> _Estratto della pagina_
In Italia, il fenomeno autodistruttivo delle nuove generazioni è incentivato espressamente dalla destra al governo

Post n°3567 pubblicato il 10 Luglio 2010 da cile54
Foto di cile54

Giappone, la stanza segreta di un milione di giovani

Folle di ragazzi giapponesi, definiti hikikomori, si isolano progressivamente dalla società fino a rinchiudersi volontariamente nelle proprie camere e nel silenzio di internet. è un modo per protestare contro una società altamente competitiva e gerarchica. In Italia il fenomeno è sporadico, tanto da non meritare studi approfonditi, ma sarebbe meglio prendere qualche contromisura sociale e culturale per evitare un pericoloso corto circuito tra generazioni.

Adolescenti dalla spiccata intelligenza, creativi ma introversi, che si rinchiudono in se stessi per rabbia o per incapacità di affrontare il mondo. Soli fino alla disperazione. Gli hikikomori giapponesi potrebbero essere raccontati già solo così, senza bisogno di altre parole. Oppure ci si potrebbe appassionare alle avventure di Tatsuhiro Satō, 22 anni, disoccupato da quattro, che sopravvive con i pochi soldi inviati dai genitori ed è terrorizzato dall’idea di uscire di casa. Capelli lunghi e scuri, occhi da bambino, il giovane protagonista della novella ideata da Tatsuhiko Takimoto vede tutto intorno a sé come una cospirazione, una minaccia, un pericolo per la propria mente disturbata. Tatsuhiro è il personaggio di una serie Tv famosa qualche anno fa in Giappone, la “NHK ni yōkoso!”, benvenuti nel mondo di NHK.

> _Dati di partenza_
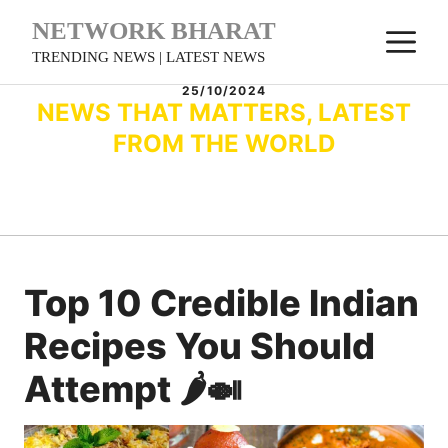
Skip
NETWORK BHARAT
M
to
TRENDING NEWS | LATEST NEWS
content
25/10/2024
NEWS THAT MATTERS, LATEST
FROM THE WORLD
Top 10 Credible Indian
Recipes You Should
Attempt 🌶️🍛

> _Domande di studio_
**A.** Riporta dall'articolo sugli hikikomori il passo che va da "In Italia, il" fino a "circuito tra generazioni.".
**B.** Rispondi alle domande seguenti in base all'articolo sugli hikikomori.
(i) Contro quale tipo di società protestano, secondo l'articolo, i giovani hikikomori?
(ii) Da quanti anni è disoccupato Tatsuhiro Satō?
(iii) Con quale titolo originale è indicata la serie Tv di cui Tatsuhiro è il personaggio?
**C.** Riprendi l'articolo sugli hikikomori e continualo a partire dall'ultima frase riportata.

> _Risposte agli esercizi_
**A.**
In Italia, il fenomeno autodistruttivo delle nuove generazioni è incentivato espressamente dalla destra al governo

Post n°3567 pubblicato il 10 Luglio 2010 da cile54
Foto di cile54

Giappone, la stanza segreta di un milione di giovani

Folle di ragazzi giapponesi, definiti hikikomori, si isolano progressivamente dalla società fino a rinchiudersi volontariamente nelle proprie camere e nel silenzio di internet. è un modo per protestare contro una società altamente competitiva e gerarchica. In Italia il fenomeno è sporadico, tanto da non meritare studi approfonditi, ma sarebbe meglio prendere qualche contromisura sociale e culturale per evitare un pericoloso corto circuito tra generazioni.

**B.**
(i) Contro una società altamente competitiva e gerarchica.
(ii) Da quattro anni.
(iii) "NHK ni yōkoso!"

**C.**
L’acronimo rappresenta allo stesso tempo la rete televisiva Nippon Hōsō Kyōkai, che trasmetteva la serie, ma anche la fantomatica Nihon Hikikomori Kyōkai, organizzazione sovversiva che farebbe capo alla stessa stazione televisiva e che vorrebbe riempire il mondo di giovani disadattati sfruttando il comprovato potere ossessivo di manga e anime. La storia scava in superficie tra le miserie degli hikikomori, un po’ per de-demonizzarli, un po’ per fare da specchio a coloro che, tra i giovani consumatori di prodotti televisivi, sono tristemente indirizzati su questa strada. Il tutto con la semplice dolcezza dei cartoni animati giapponesi, con quei volti dagli occhi grandi come Bambi e quei dialoghi a metà tra l’infantile e l’epico. Ad azzardare un paragone viene alla mente il miglior Massimo Troisi in Ricomincio da tre e il suo mitico Robertino, figlio di una donna ossessiva e bigotta, cresciuto stretto tra le quattro mura di «un museo», incapace di esprimere se stesso e turbato da un mucchio di complessi. «Ma quali complessi - sbroccava Troisi - tu tiene ll’orchestra intera ‘ncapa, Robbè...». E tutti ridevano.

Solitudine tecnologizzata. Satō e Robertino non si somigliano in nulla se non nelle paranoie che ne accompagnano l’esistenza. Il disadattato fiorentino di mezza età interpretato dall’ottimo Renato Scarpa rischia il manicomio a causa delle ossessioni cattoliche di “mammina”. Il giovane psicotico del cartone giapponese vive rinchiuso in casa, addossando ad altri le colpe delle sue paure e del suo fallimento. Sulle spalle di entrambi tonnellate di fobie che trasformano l’esistenza in un difficile guado tra la nascita e la morte. A dividerli però profonde differenze di matrice culturale che dovrebbero impedire l’incrociarsi e il confondersi delle due storie, tra Italia e Giappone. Ma è davvero così?

Nel 2006 apparve nel circuito indipendente Digima un film di Marco Prati che scavava tra le pieghe della solitudine tecnologizzata nel nostro Paese, «la favola sociale di un trentenne postmoderno e senza nome, che riesce a emergere dalla routine quotidiana inseguendo un amore platonico e ossessivo». Una storia certamente piuttosto lontana dalla vicenda del giovane Satō, tanto che il titolo del film, Hikikomori, sembrava quasi preso in prestito da una realtà non sua. Eppure suonava un campanello d’allarme, avvertendo che tutto è possibile, anche nel nostro Paese.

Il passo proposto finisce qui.